** Task objective **
Transcribe, exactly and in full, every record shown below, while omitting its images.

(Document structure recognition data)
============================================================
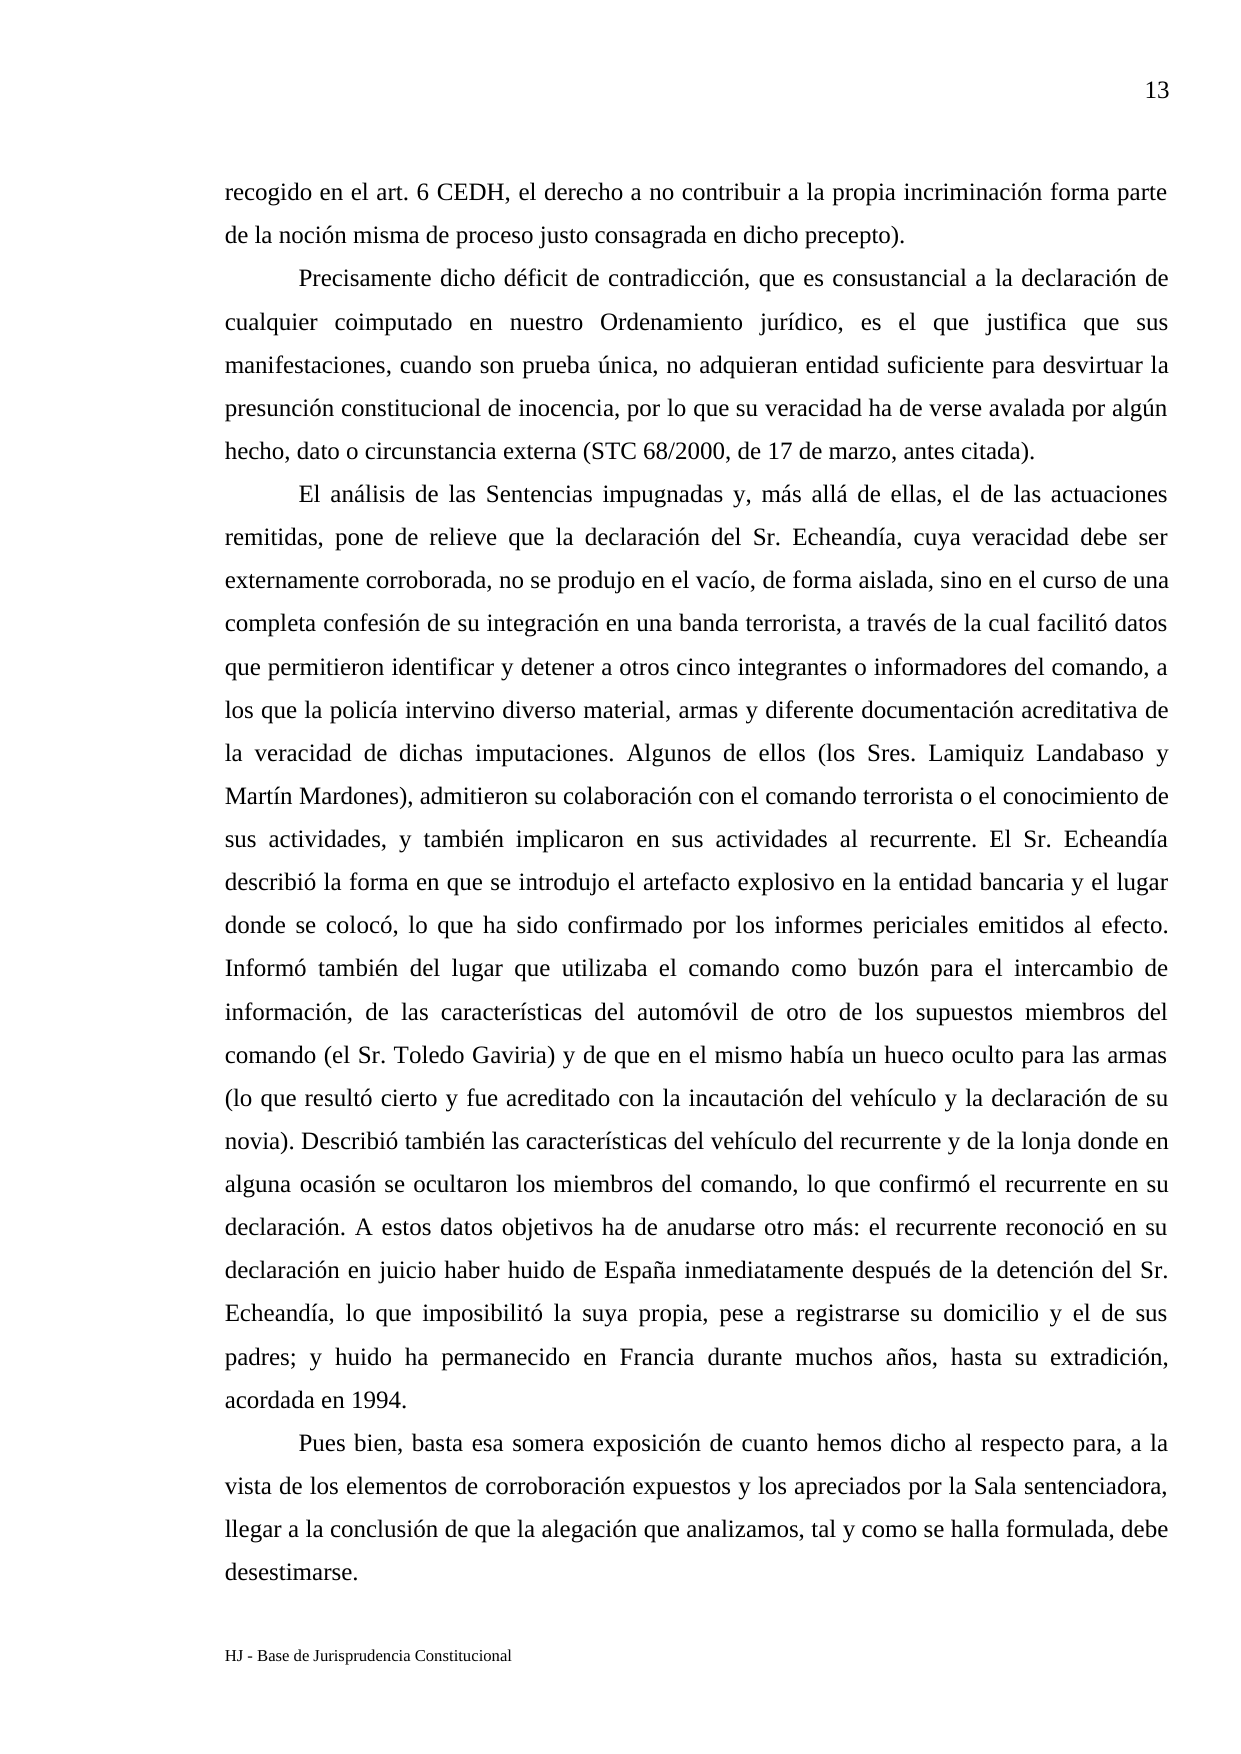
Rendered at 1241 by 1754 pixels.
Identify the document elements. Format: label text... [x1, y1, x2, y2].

text El análisis de las Sentencias impugnadas y, más allá de ellas, el de las actuaciones remitidas, pone de relieve que la declaración del Sr. Echeandía, cuya veracidad debe ser externamente corroborada, no se produjo en el vacío, de forma aislada, sino en el curso de una completa confesión de su integración en una banda terrorista, a través de la cual facilitó datos que permitieron identificar y detener a otros cinco integrantes o informadores del comando, a los que la policía intervino diverso material, armas y diferente documentación acreditativa de la veracidad de dichas imputaciones. Algunos de ellos (los Sres. Lamiquiz Landabaso y Martín Mardones), admitieron su colaboración con el comando terrorista o el conocimiento de sus actividades, y también implicaron en sus actividades al recurrente. El Sr. Echeandía describió la forma en que se introdujo el artefacto explosivo en la entidad bancaria y el lugar donde se colocó, lo que ha sido confirmado por los informes periciales emitidos al efecto. Informó también del lugar que utilizaba el comando como buzón para el intercambio de información, de las características del automóvil de otro de los supuestos miembros del comando (el Sr. Toledo Gaviria) y de que en el mismo había un hueco oculto para las armas (lo que resultó cierto y fue acreditado con la incautación del vehículo y la declaración de su novia). Describió también las características del vehículo del recurrente y de la lonja donde en alguna ocasión se ocultaron los miembros del comando, lo que confirmó el recurrente en su declaración. A estos datos objetivos ha de anudarse otro más: el recurrente reconoció en su declaración en juicio haber huido de España inmediatamente después de la detención del Sr. Echeandía, lo que imposibilitó la suya propia, pese a registrarse su domicilio y el de sus padres; y huido ha permanecido en Francia durante muchos años, hasta su extradición, acordada en 1994. [224, 479, 1169, 1413]
text Pues bien, basta esa somera exposición de cuanto hemos dicho al respecto para, a la vista de los elementos de corroboración expuestos y los apreciados por la Sala sentenciadora, llegar a la conclusión de que la alegación que analizamos, tal y como se halla formulada, debe desestimarse. [224, 1428, 1169, 1586]
text Precisamente dicho déficit de contradicción, que es consustancial a la declaración de cualquier coimputado en nuestro Ordenamiento jurídico, es el que justifica que sus manifestaciones, cuando son prueba única, no adquieran entidad suficiente para desvirtuar la presunción constitucional de inocencia, por lo que su veracidad ha de verse avalada por algún hecho, dato o circunstancia externa (STC 68/2000, de 17 de marzo, antes citada). [224, 263, 1169, 465]
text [224, 177, 1169, 249]
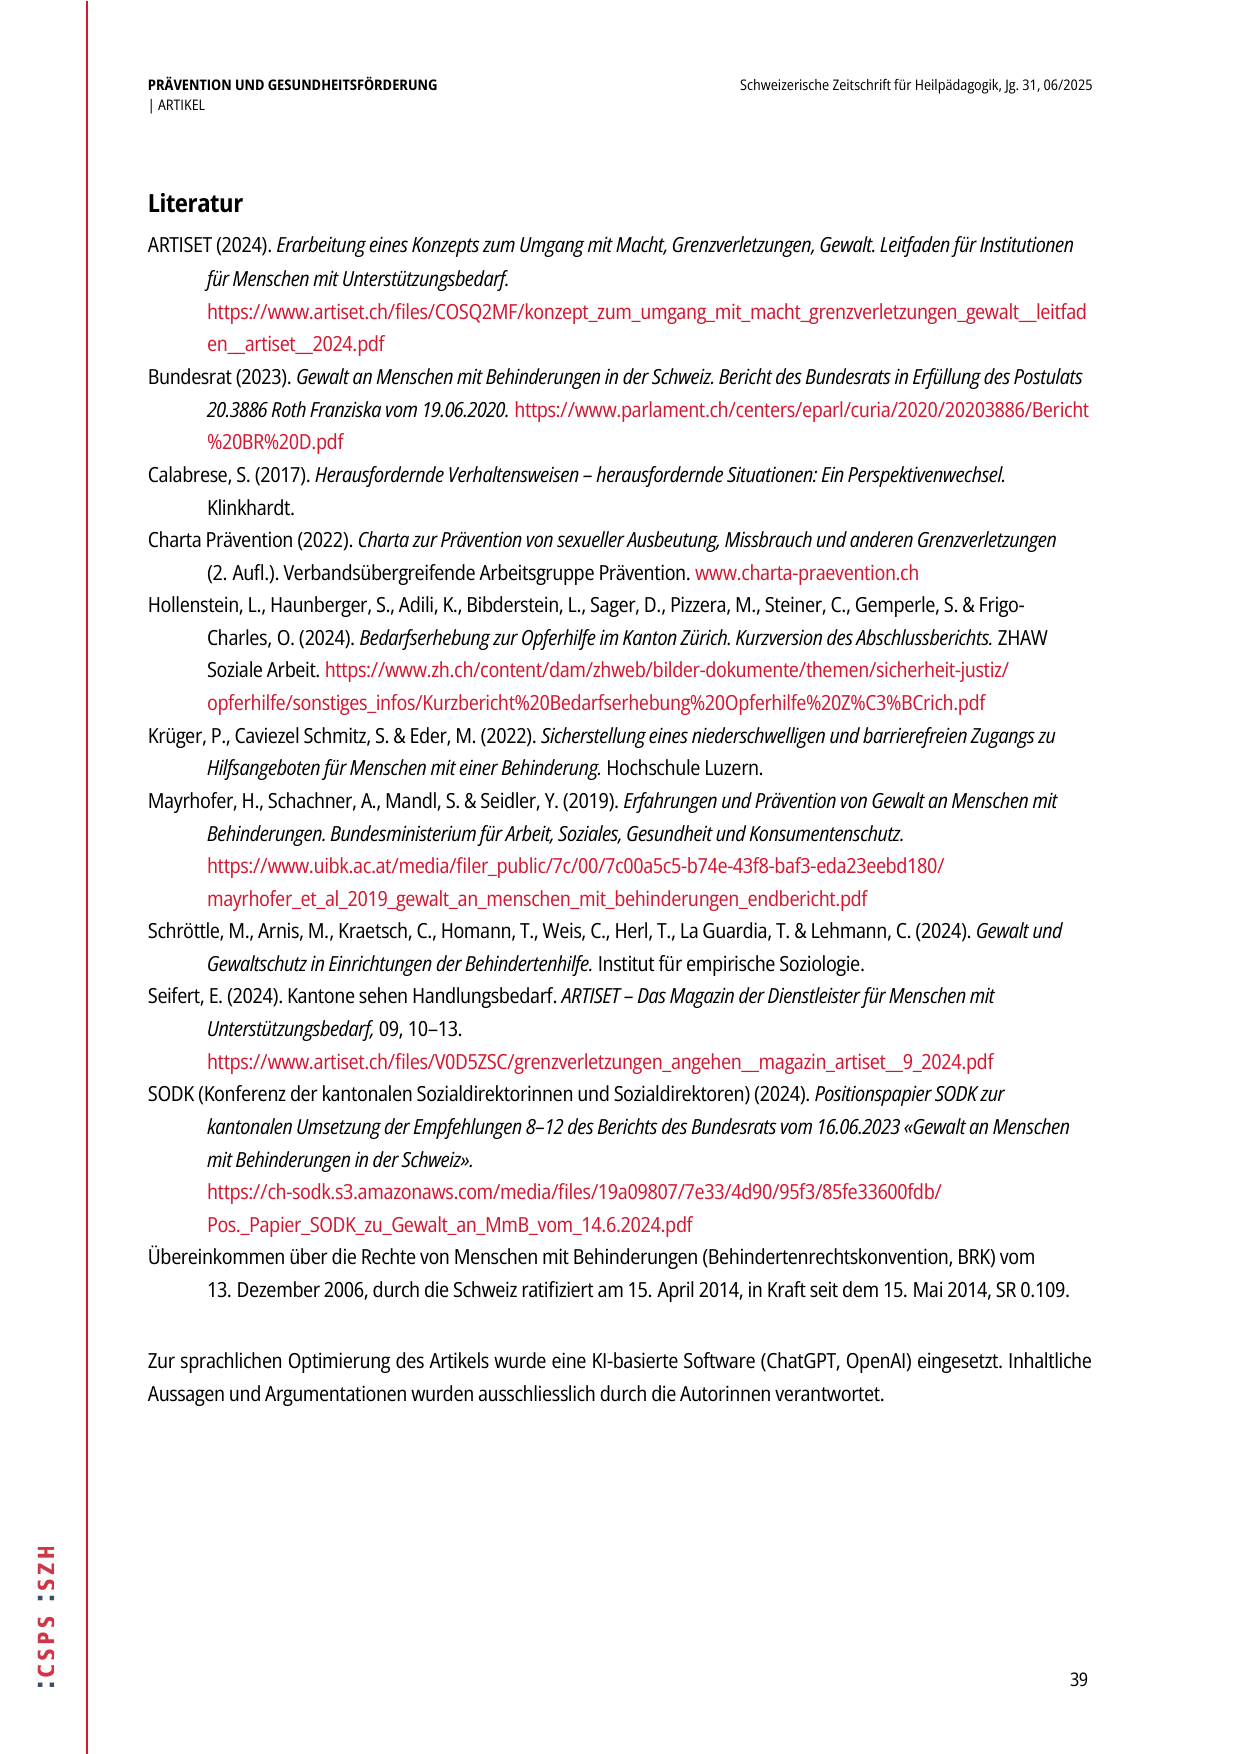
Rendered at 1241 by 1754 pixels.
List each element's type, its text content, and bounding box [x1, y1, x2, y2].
============================================================
** Written reply **
Rendered at 1241 by 1754 pixels.
Identify the document elements. Format: label text... [x1, y1, x2, y2].

text El análisis de las Sentencias impugnadas y, más allá de ellas, el de las actuaciones remitidas, pone de relieve que la declaración del Sr. Echeandía, cuya veracidad debe ser externamente corroborada, no se produjo en el vacío, de forma aislada, sino en el curso de una completa confesión de su integración en una banda terrorista, a través de la cual facilitó datos que permitieron identificar y detener a otros cinco integrantes o informadores del comando, a los que la policía intervino diverso material, armas y diferente documentación acreditativa de la veracidad de dichas imputaciones. Algunos de ellos (los Sres. Lamiquiz Landabaso y Martín Mardones), admitieron su colaboración con el comando terrorista o el conocimiento de sus actividades, y también implicaron en sus actividades al recurrente. El Sr. Echeandía describió la forma en que se introdujo el artefacto explosivo en la entidad bancaria y el lugar donde se colocó, lo que ha sido confirmado por los informes periciales emitidos al efecto. Informó también del lugar que utilizaba el comando como buzón para el intercambio de información, de las características del automóvil de otro de los supuestos miembros del comando (el Sr. Toledo Gaviria) y de que en el mismo había un hueco oculto para las armas (lo que resultó cierto y fue acreditado con la incautación del vehículo y la declaración de su novia). Describió también las características del vehículo del recurrente y de la lonja donde en alguna ocasión se ocultaron los miembros del comando, lo que confirmó el recurrente en su declaración. A estos datos objetivos ha de anudarse otro más: el recurrente reconoció en su declaración en juicio haber huido de España inmediatamente después de la detención del Sr. Echeandía, lo que imposibilitó la suya propia, pese a registrarse su domicilio y el de sus padres; y huido ha permanecido en Francia durante muchos años, hasta su extradición, acordada en 1994. [224, 479, 1169, 1413]
text Pues bien, basta esa somera exposición de cuanto hemos dicho al respecto para, a la vista de los elementos de corroboración expuestos y los apreciados por la Sala sentenciadora, llegar a la conclusión de que la alegación que analizamos, tal y como se halla formulada, debe desestimarse. [224, 1428, 1169, 1586]
text Precisamente dicho déficit de contradicción, que es consustancial a la declaración de cualquier coimputado en nuestro Ordenamiento jurídico, es el que justifica que sus manifestaciones, cuando son prueba única, no adquieran entidad suficiente para desvirtuar la presunción constitucional de inocencia, por lo que su veracidad ha de verse avalada por algún hecho, dato o circunstancia externa (STC 68/2000, de 17 de marzo, antes citada). [224, 263, 1169, 465]
text [224, 177, 1169, 249]
Rendered at 1241 by 1754 pixels.
List each element's type, its text content, and bounding box [x1, y1, x2, y2].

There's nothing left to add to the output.